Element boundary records
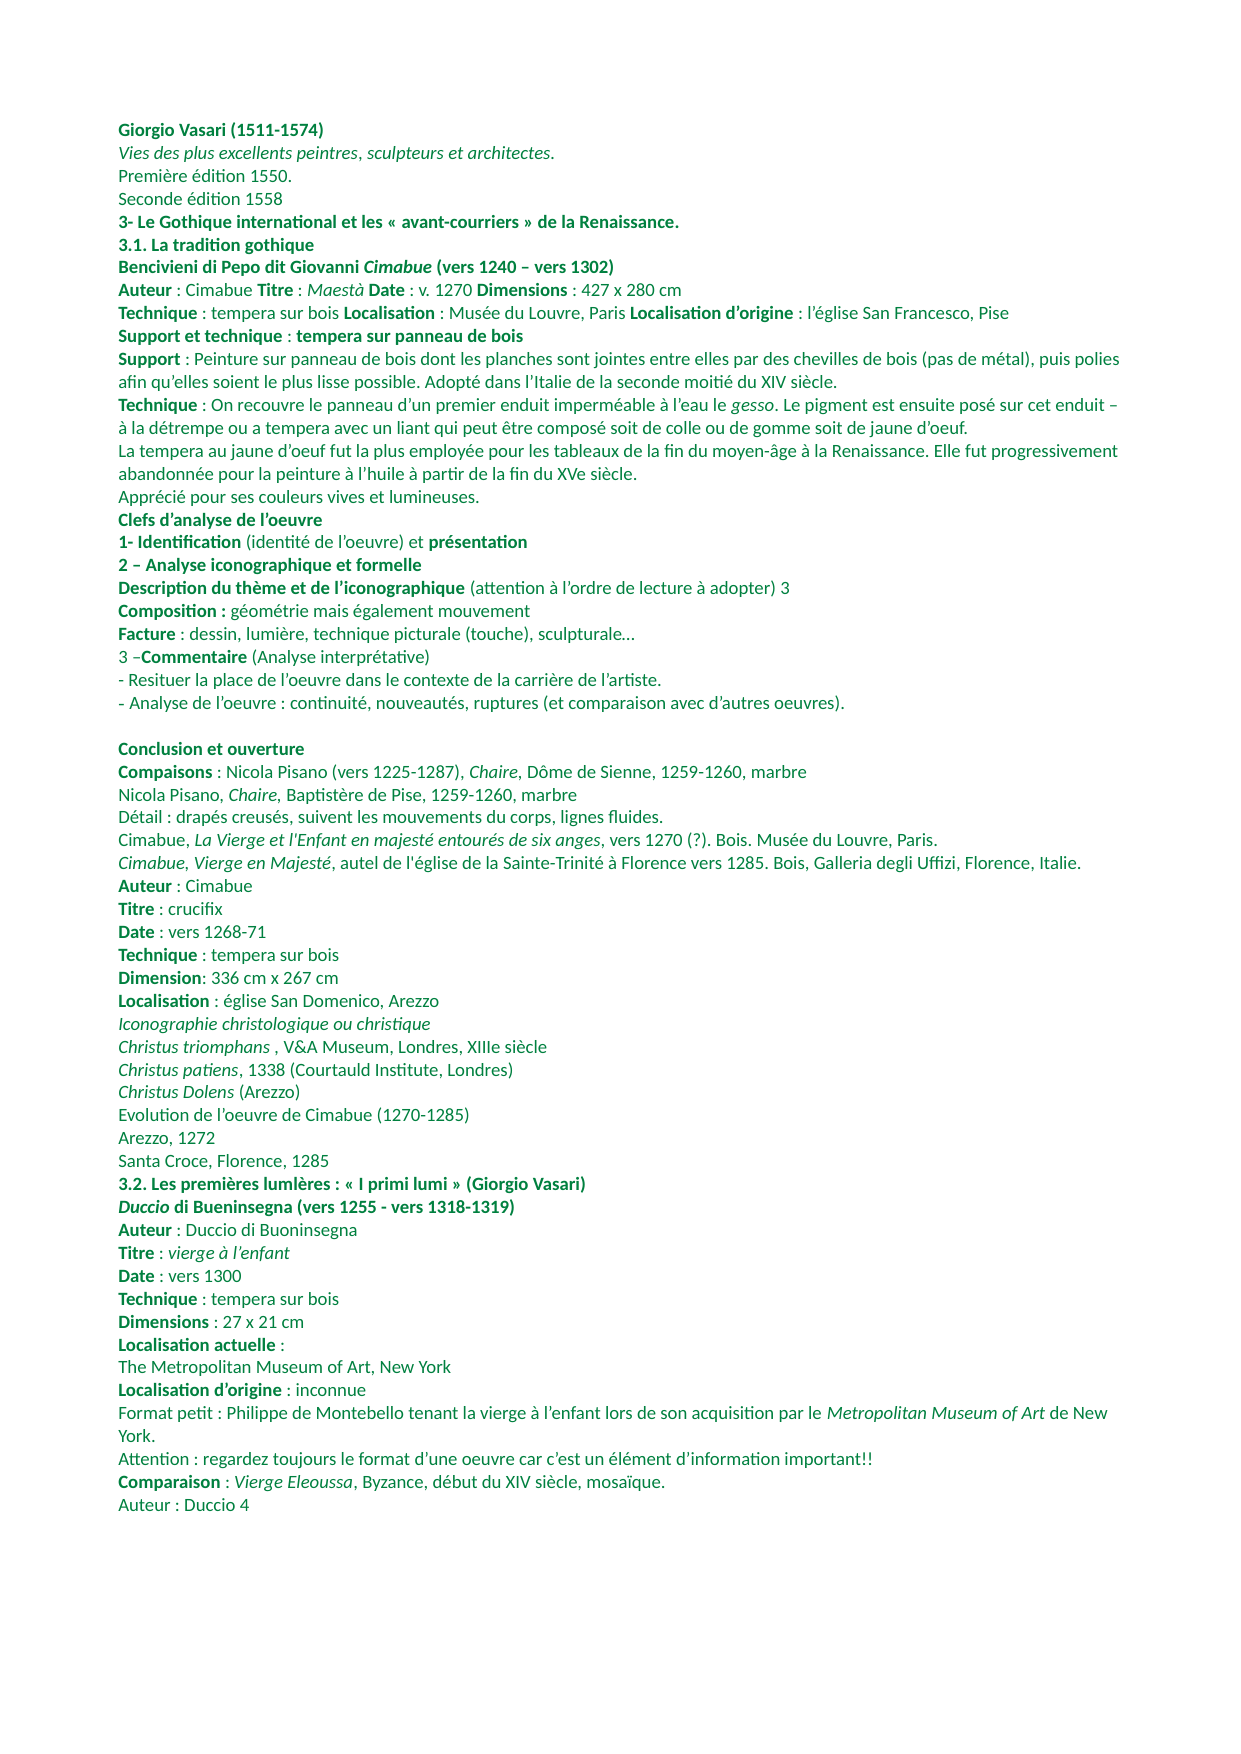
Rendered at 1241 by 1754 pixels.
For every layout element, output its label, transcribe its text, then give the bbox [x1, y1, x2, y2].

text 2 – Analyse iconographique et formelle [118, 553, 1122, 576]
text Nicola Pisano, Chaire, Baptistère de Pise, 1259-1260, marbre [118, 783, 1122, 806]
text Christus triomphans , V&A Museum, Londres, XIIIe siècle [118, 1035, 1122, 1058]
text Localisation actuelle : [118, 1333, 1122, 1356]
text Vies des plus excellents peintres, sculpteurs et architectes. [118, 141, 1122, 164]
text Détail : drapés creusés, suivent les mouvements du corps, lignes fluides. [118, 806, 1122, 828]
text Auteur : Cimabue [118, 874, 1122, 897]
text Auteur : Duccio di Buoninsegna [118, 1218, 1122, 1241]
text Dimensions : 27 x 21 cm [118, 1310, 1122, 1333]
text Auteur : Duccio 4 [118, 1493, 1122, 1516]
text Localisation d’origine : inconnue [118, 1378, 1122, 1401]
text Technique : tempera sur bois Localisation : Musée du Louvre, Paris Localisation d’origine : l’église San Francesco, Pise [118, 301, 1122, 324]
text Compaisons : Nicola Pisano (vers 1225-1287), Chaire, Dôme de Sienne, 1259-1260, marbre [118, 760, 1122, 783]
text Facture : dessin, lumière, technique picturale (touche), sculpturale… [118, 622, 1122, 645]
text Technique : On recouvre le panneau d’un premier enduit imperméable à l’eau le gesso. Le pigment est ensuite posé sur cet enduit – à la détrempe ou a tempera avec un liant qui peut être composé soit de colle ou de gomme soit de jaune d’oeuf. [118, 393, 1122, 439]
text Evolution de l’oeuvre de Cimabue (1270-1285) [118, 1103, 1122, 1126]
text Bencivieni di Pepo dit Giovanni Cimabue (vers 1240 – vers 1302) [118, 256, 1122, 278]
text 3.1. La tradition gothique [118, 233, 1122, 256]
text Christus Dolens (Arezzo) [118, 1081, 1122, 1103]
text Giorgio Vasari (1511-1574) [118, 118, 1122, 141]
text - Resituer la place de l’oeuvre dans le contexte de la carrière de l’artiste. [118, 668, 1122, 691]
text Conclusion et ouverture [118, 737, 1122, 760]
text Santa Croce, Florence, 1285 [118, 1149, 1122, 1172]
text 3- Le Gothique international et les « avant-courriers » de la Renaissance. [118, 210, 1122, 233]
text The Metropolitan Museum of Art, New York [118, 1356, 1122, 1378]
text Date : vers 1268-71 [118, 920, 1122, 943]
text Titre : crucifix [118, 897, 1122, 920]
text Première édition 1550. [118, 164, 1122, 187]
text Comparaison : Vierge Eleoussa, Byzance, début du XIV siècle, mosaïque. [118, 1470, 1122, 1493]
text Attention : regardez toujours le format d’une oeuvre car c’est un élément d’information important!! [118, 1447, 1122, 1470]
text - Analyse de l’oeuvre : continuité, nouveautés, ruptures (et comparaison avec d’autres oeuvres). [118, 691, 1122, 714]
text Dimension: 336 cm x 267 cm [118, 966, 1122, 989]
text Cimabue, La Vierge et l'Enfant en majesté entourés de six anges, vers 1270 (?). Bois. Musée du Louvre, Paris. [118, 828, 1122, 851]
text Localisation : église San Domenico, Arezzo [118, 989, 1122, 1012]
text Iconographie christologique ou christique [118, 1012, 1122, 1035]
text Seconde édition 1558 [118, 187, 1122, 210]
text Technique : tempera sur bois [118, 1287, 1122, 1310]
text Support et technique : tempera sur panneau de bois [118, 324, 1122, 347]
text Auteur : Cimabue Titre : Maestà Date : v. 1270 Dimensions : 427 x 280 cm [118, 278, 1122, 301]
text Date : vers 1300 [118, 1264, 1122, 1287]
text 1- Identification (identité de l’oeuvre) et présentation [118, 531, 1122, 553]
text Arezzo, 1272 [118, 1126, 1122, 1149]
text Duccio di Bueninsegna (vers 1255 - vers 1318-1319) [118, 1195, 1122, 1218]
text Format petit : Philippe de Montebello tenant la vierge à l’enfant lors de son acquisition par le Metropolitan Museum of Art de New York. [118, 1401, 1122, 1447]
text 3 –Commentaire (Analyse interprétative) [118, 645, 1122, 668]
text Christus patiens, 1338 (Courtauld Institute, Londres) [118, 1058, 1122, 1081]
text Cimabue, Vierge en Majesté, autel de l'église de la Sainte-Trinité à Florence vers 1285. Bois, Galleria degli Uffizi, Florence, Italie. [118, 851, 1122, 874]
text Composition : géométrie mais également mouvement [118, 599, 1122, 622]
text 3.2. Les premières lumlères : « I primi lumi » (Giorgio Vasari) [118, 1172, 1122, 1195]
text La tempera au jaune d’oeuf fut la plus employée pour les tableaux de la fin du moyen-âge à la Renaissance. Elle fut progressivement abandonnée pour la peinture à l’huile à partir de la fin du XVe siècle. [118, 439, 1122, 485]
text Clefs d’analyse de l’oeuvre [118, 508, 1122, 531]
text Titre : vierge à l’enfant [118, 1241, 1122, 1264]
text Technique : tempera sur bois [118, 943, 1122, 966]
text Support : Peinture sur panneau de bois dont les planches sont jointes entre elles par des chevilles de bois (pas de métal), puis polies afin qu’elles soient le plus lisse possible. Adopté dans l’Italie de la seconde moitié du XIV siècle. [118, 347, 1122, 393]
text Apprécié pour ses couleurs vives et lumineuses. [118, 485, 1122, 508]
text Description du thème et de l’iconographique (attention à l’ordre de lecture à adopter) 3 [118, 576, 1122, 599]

Problem description
Please write out the material word for word, beginning at its first line and stopping after the line that contains "For every layout". Leave the pictures out.

Written answer
Rendered at 1241 by 1754 pixels.
For every layout element, output its label, transcribe its text, then give the bbox [x1, y1, x2, y2].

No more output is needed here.